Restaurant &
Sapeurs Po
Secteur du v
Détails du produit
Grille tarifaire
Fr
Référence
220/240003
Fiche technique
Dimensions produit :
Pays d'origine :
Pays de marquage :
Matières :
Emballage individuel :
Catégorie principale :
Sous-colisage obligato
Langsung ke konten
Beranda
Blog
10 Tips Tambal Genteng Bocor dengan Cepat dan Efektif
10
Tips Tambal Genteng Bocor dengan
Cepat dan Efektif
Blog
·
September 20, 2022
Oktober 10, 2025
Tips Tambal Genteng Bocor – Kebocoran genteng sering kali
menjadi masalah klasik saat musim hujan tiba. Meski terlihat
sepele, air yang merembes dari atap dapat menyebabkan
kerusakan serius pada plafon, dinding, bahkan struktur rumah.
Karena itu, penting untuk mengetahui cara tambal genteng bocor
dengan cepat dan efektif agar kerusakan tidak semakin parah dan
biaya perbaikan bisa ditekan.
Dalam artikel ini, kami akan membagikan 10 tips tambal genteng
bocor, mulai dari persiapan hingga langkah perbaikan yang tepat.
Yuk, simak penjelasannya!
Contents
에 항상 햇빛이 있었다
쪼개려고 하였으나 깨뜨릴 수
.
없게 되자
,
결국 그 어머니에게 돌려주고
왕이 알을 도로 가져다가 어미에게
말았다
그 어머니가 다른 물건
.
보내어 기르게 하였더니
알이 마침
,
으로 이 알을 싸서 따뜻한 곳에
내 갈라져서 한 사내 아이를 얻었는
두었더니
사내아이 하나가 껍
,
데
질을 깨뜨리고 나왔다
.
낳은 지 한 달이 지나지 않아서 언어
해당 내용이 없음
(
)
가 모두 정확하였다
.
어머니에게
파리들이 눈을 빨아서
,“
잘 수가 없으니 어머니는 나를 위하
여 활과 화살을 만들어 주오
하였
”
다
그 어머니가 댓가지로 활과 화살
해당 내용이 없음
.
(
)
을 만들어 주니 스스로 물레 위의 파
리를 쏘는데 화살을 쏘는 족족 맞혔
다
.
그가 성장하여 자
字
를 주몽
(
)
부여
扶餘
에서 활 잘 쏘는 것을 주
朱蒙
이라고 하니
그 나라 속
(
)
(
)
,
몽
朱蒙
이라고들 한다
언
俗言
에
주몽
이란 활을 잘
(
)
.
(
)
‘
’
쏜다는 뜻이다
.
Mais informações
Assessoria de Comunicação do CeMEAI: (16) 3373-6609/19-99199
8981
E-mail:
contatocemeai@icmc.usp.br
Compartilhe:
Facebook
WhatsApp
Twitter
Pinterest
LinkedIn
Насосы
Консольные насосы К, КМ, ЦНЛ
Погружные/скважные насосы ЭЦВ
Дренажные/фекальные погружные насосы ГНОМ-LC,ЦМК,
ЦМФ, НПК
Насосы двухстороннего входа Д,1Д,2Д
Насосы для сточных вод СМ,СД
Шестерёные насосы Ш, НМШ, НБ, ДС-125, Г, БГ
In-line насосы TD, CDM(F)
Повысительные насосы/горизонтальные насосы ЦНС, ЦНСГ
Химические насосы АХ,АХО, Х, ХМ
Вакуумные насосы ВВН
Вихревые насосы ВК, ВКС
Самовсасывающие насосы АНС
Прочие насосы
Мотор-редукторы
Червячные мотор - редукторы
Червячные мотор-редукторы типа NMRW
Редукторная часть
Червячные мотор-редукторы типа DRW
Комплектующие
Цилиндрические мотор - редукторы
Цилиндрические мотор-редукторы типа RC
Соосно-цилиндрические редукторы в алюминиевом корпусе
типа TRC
==========
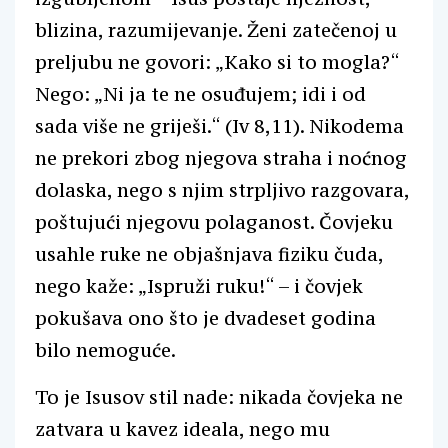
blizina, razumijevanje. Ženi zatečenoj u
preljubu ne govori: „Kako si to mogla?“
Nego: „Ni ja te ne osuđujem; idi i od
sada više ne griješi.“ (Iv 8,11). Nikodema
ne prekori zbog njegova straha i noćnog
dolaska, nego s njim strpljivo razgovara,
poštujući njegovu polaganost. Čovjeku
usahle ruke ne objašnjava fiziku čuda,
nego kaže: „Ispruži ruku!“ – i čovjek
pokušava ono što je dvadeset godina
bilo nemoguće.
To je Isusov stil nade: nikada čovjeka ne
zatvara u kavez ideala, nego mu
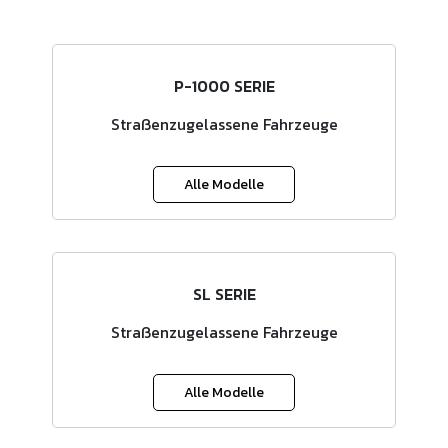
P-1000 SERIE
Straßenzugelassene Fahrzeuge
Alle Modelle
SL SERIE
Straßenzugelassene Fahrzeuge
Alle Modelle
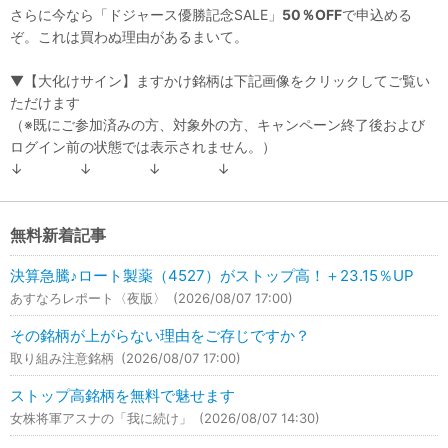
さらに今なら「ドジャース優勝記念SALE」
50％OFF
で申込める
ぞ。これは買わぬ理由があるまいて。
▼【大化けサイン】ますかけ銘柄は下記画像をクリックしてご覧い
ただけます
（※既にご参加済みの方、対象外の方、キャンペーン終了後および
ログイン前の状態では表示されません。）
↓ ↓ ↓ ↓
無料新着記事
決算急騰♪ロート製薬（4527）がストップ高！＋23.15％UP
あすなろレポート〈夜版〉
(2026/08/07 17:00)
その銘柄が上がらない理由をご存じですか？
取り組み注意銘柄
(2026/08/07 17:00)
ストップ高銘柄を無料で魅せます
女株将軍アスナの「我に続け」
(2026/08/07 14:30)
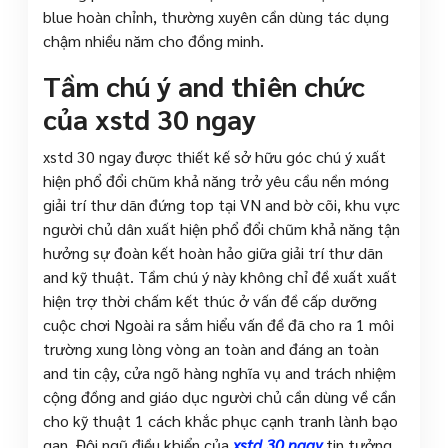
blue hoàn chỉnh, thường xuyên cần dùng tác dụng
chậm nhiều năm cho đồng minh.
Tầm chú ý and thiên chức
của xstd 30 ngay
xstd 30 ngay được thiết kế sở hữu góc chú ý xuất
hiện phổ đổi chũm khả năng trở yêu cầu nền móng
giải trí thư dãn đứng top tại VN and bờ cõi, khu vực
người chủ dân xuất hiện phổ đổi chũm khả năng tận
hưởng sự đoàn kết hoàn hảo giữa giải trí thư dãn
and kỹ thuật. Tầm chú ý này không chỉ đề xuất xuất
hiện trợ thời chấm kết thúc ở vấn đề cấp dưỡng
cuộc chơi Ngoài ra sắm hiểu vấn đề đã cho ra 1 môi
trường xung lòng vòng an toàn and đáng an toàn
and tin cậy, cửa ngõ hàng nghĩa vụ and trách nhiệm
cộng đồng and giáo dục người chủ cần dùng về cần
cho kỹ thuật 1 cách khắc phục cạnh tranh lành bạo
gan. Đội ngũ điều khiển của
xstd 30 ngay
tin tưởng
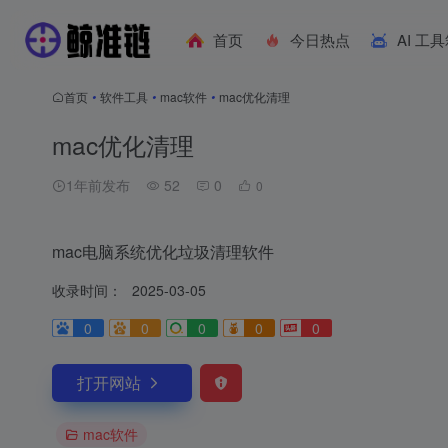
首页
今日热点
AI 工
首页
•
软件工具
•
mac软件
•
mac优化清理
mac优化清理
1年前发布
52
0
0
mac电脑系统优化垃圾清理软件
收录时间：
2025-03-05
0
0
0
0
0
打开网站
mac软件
==========
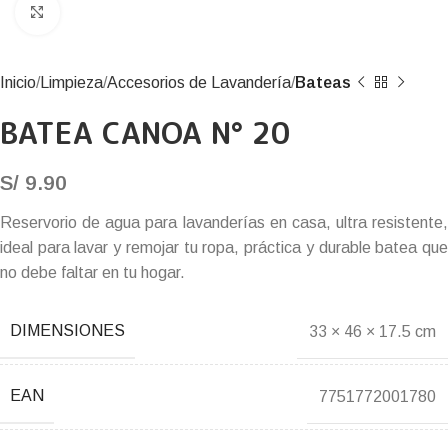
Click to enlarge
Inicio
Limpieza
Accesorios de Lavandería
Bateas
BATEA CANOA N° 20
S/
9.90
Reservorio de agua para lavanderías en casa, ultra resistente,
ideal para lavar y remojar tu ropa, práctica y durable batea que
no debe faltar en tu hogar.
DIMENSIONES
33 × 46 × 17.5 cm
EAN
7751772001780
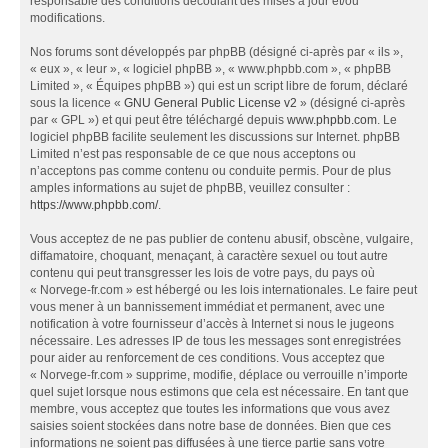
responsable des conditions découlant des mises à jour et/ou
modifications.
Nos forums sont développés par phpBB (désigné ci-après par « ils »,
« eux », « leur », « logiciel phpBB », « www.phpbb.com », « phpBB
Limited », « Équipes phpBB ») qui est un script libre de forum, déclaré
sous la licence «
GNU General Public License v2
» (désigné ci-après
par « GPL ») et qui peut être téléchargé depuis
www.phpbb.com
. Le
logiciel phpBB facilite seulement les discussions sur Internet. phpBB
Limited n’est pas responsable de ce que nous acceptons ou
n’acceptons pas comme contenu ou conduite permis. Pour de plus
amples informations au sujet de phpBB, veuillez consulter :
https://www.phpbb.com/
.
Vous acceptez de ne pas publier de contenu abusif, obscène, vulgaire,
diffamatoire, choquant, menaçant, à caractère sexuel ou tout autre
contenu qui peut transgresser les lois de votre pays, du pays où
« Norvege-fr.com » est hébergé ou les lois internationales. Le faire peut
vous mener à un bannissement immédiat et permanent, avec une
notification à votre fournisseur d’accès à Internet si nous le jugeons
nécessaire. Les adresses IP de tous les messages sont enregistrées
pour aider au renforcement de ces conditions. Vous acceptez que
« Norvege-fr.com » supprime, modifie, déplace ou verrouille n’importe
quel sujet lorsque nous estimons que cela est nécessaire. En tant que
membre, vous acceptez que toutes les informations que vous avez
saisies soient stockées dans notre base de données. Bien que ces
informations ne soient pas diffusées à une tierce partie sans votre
==========
Lines wanted from the listing above: the line with "vous mener à" up to and including the line with "membre, vous acceptez". Please write them out exactly, adding nothing else.

vous mener à un bannissement immédiat et permanent, avec une
notification à votre fournisseur d’accès à Internet si nous le jugeons
nécessaire. Les adresses IP de tous les messages sont enregistrées
pour aider au renforcement de ces conditions. Vous acceptez que
« Norvege-fr.com » supprime, modifie, déplace ou verrouille n’importe
quel sujet lorsque nous estimons que cela est nécessaire. En tant que
membre, vous acceptez que toutes les informations que vous avez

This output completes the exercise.